Si nos dejan, one of Mexico’s signature staple mariachi songs, penned by perhaps the single most prolific writer in the ranchero genre Jose Alfredo Jimenez, is the inspiration and driving force behind the musical Si nos dejan, el gran musical mexicano, which opened in the summer of 2011 in Mexico City.  The musical, directed by Jose Manuel Lopez Velarde is a tribute not only to Mr. Jimenez but to the legendary iconography of the splendor of Mexican Cinema in the 30’s, 40’s and 50’s and the melodrama of the all too familiar Mexican telenovela.

Si nos dejan is set in an abandoned Cine Mexico, which is discovered by a mariachi band looking for a place to rehearse.  In the old and abandoned ruins of the once great Cine Mexico, the band members switch on the projector of the theater which gives life to the last film that was showcased in the movie house a few decades before.  And this is how the movie comes to life in a very clever and outstanding amalgamation of multimedia features juxtaposed with conventional theatrical sets.  Starring a talented cast of actors led by Leticia Lopez (Paloma) and Mariano Palacios (Jose Alfredo) with their respective sidekicks Ricardo Maza as Tristán and Michelle Rodriguez as Eufemia, Si nos dejan takes the viewer through an amazing journey of Mexican staples, mostly from Jose Alfredo Jimenez, but sprinkled with some Juan Gabriel and Agustin Lara tracks.
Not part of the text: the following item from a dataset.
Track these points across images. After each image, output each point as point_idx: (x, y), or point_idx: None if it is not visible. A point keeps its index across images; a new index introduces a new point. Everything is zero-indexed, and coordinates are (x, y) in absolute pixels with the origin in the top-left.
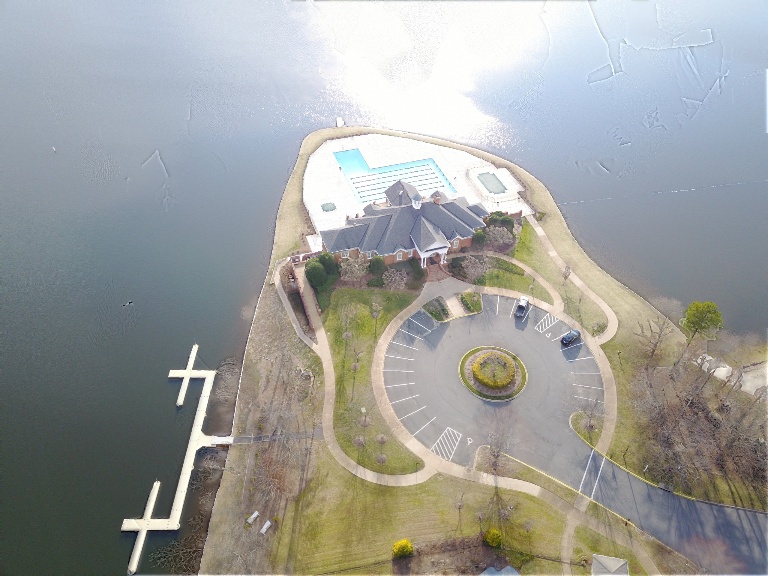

Unless you have grown up or been around the vernacular and traditional mariachi music and have read some of Mexico’s or Latin America’s greatest writers like Juan Rulfo, Carlos Fuentes, Gabriel Garcia Marquez or Mario Vargas Llosa, then the Magic Realism in the production, which I will not spoil, will definitely go over your head, as I noticed it did a good friend of mine who is of Basque descent and who lives in DF and simply could not get past the idea of a part in the musical, which takes on the magical realm of the concept of death, resurrection, and La Llorona, a very Mexican and indigenous embedded tradition.

Aside from the gorgeous multimedia effects that recreate scenes of the ocean or cotton fields in California, the unbelievable mash-ups done with some of Mexico’s most iconic songs is simply to die for.  Imagine a masterful mix mashup of Por un amor and Volver volver, or Estos celos and La ley del monte, and my favorite No volvere and La media vuelta… the thought alone gives me goose bumps all over again.

To say that Si nos dejan is a masterpiece would be an understatement.  It is an invocation of all things Mexican, from the colorful costumes, to the “albures” and Mexican colloquialisms that are now common place anywhere in Latin America thanks to the very cinematography that Mexico exported to the world in its Golden Age, the era of glamour and distinction that El Indio Fernandez, Pedro Armendaris, Maria Felix, Dolores del Rio, Pedro Infante, Jorge Negrete, Antonio Aguilar, Cantinflas, Flor Silvestre, Silvia Pinal, and Tin Tán, to name very few, made so glorious and unforgettable to Latinos all over the world.

The powerful performances of the lead characters, supported by the ravishing vocals of Juan Navarro as El Rey and Maria Filippini as Doña Lola, truly make of this musical a production up to par with and able to rival any Broadway production or any London show.

Whether this production will ever make it north of the Mexico border is yet to be seen, but if it does, you can rest assured I will go see it again.  If it does come to the US, you should consider going yourself.  If you like mariachi music, stellar vocals and Mexican melodrama, then Si nos dejan is the perfect solution for that nostalgia of a good old fashion classic romantic story.

Si nos dejan is by far the most Mexican musical you’ll ever witness.  It will make you cry, it will make you laugh and it will remind you of how rich our Mexican and/or Latino culture/heritage really is.  The goose bumps and tears are merely optional!